Their role in religious life, teaching, nursing, hospital visiting and caring for sick, elderly and poor people is commemorated by the dilapidated ruins of a once-vibrant missionary college in rural Renfrewshire.
I told previously how St Joseph’s, near Lochwinnoch, was used by the Mill Hill Fathers between 1935 and 1985 to train priests for mission work in Africa and Asia.
Known originally as Garthland House, the mansion was once owned by the wealthy Macdowall family.
The college included a three-storey dormitory block and red-bricked chapel adorned with stained-glass windows, black and pink marble altar pieces, mosaic panels, wooden pews, confessional box, statues and crucifixes.
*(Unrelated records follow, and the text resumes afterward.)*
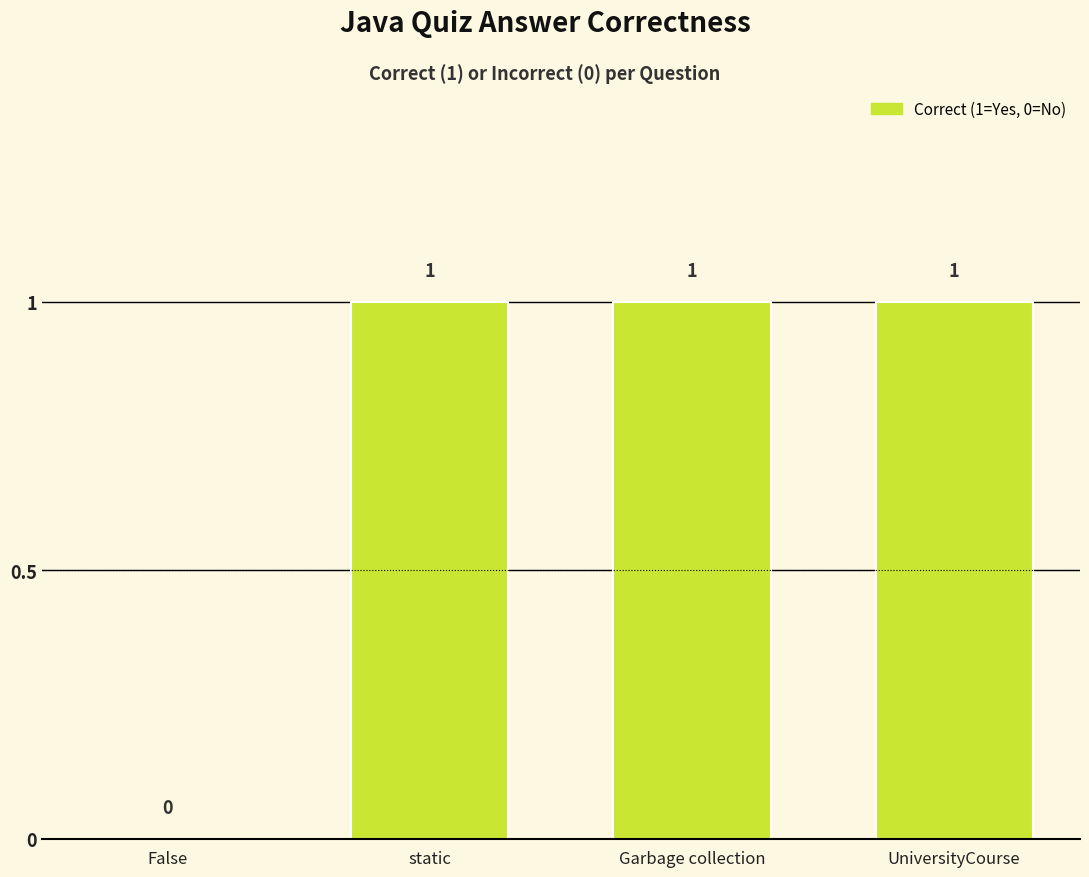

Is it true that the value at False is 0?

True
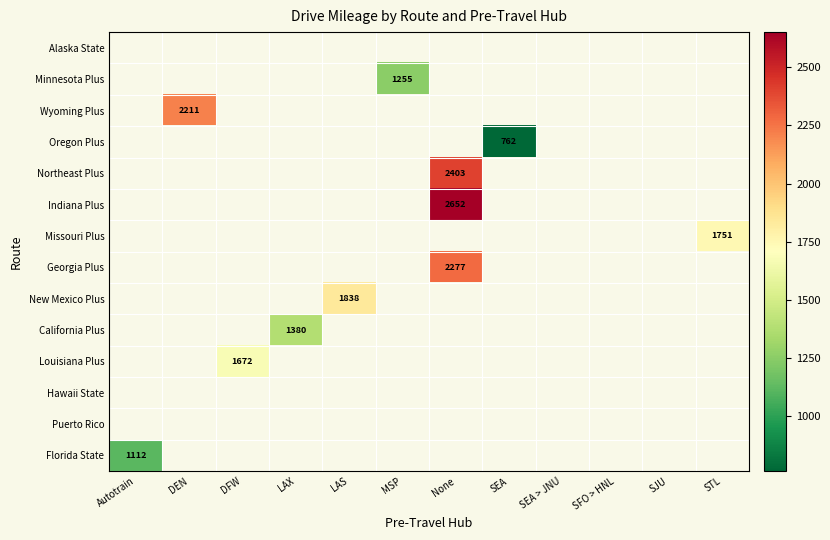

Which has a higher value, SEA or LAS?

LAS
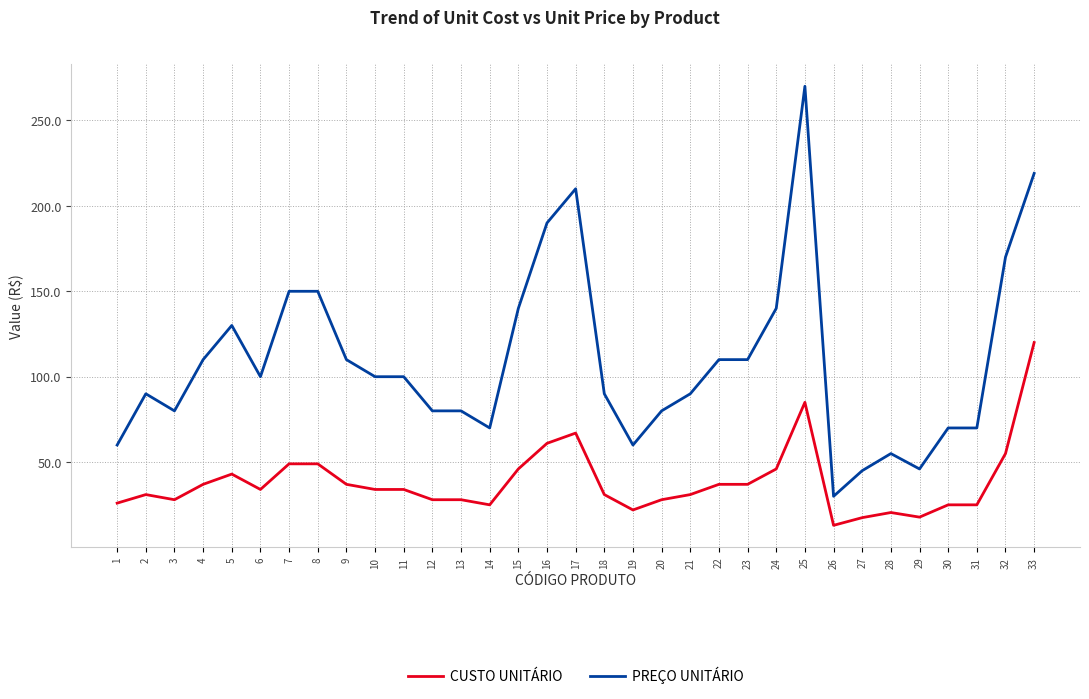

Is the value of PREÇO UNITÁRIO at 28 greater than the value of CUSTO UNITÁRIO at 17?

No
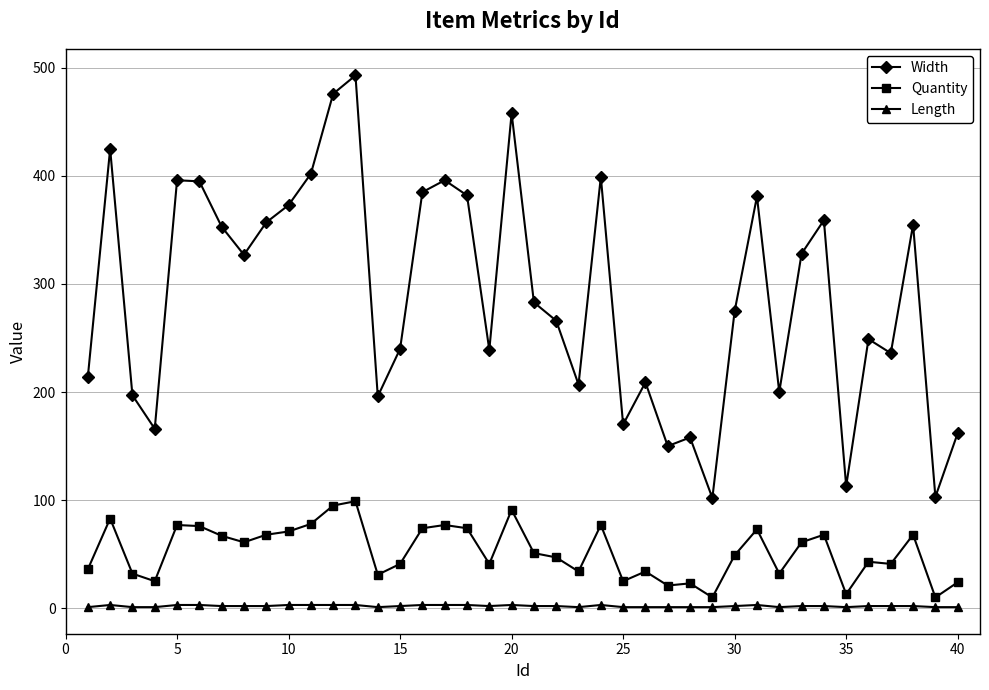

True or false: Width has more than 2 interior local peaks.

True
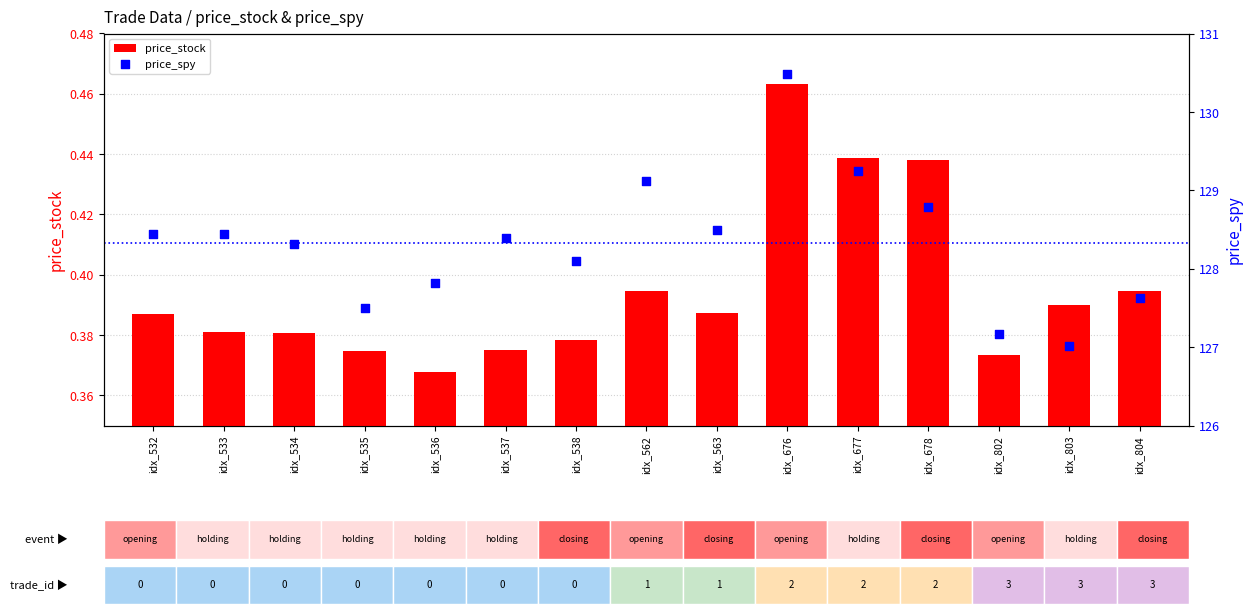

What are all the series names shown in the legend?

price_stock, price_spy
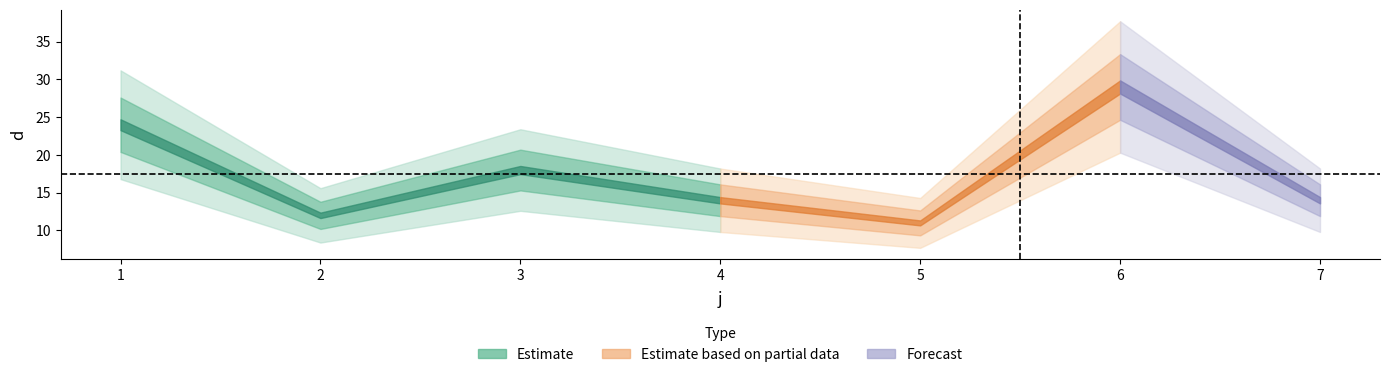

What is the greatest value displayed?

29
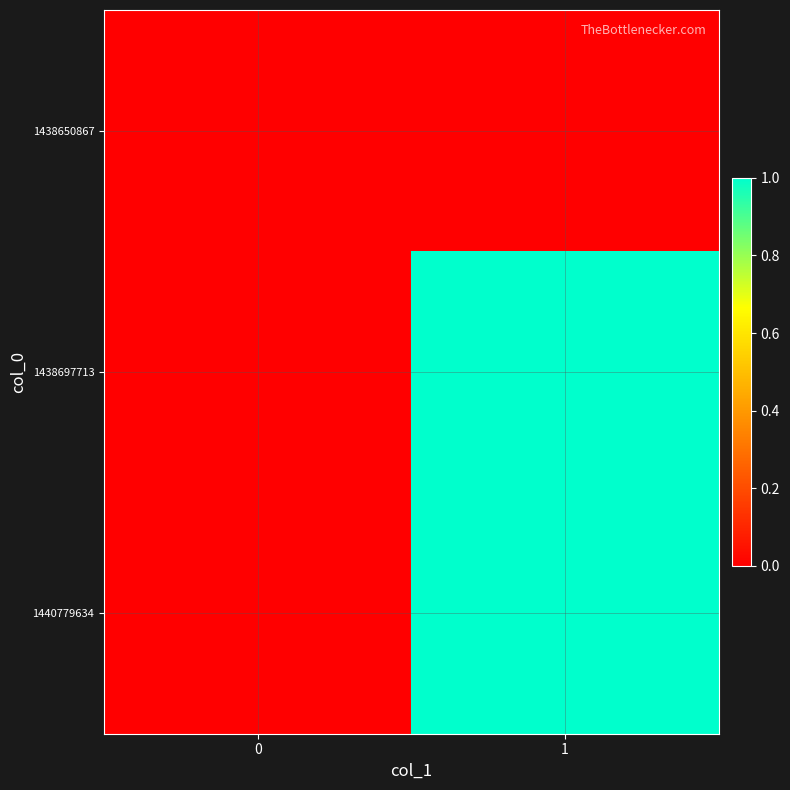

How many data points does each series have?

2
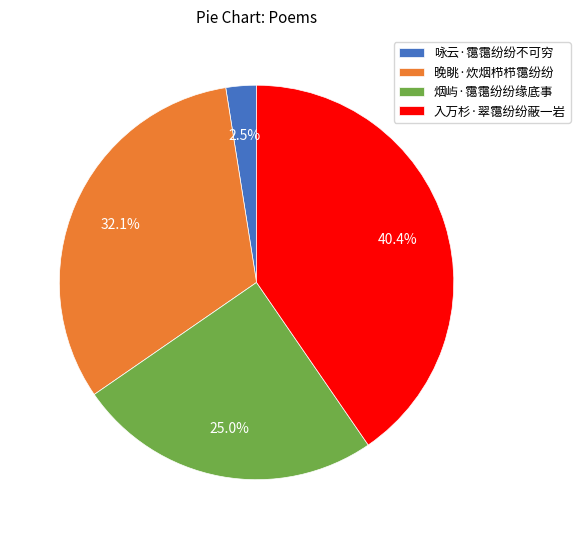

Does any single category account for the majority?

No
Less well-known is that the college accommodated nuns of the Franciscan Missionaries of St Joseph Order.
After vows of poverty, chastity and obedience, these brave women trained for pastoral and educational missionary work in Africa.
They risked their lives there because that continent was in political turmoil as the colonial era ended and war, famine and disease were rife.
Like the Mill Hill Fathers, the Sisters were inspired by a huge stone sculpture on the exterior chapel wall.
This depicted Joseph, patron saint of carpenters, carrying a wooden beam with one hand and a hammer in the other.
The effigy reminded acolyte missionaries that their divine destiny was to build hospitals, schools and orphanages with wood, hammers and faith in foreign fields.
First Superior at St Joseph’s was Mother Mary Eucharia, Vicaress General of the Franciscan Missionaries.
She was a rock of spiritual support for women who left families, friends and homes to walk down the tree-lined avenue between the college and main road bus stop to embark on their life’s vocation.
Behind St Joseph’s was the nun’s cemetery, where holy women were buried at the end of their earthly pilgrimages.
A stone cross on the college roof loomed above the sepulchres like a silent sentinel.
When St Joseph’s closed, coffins were exhumed and reburied in consecrated ground elsewhere.
During a recent visit, I found the graveyard wreathed with green-leaved, lilac-blossomed rhododendrons.
A yellow buck-eye chestnut tree, with cascading chains of golden flowers, arched over the sylvan sanctuary.
It seemed Mother Nature was weaving floral tributes for these faithful Brides of Christ and betrothed handmaidens of the Church, whose spiritual sojourn started at St Joseph’s.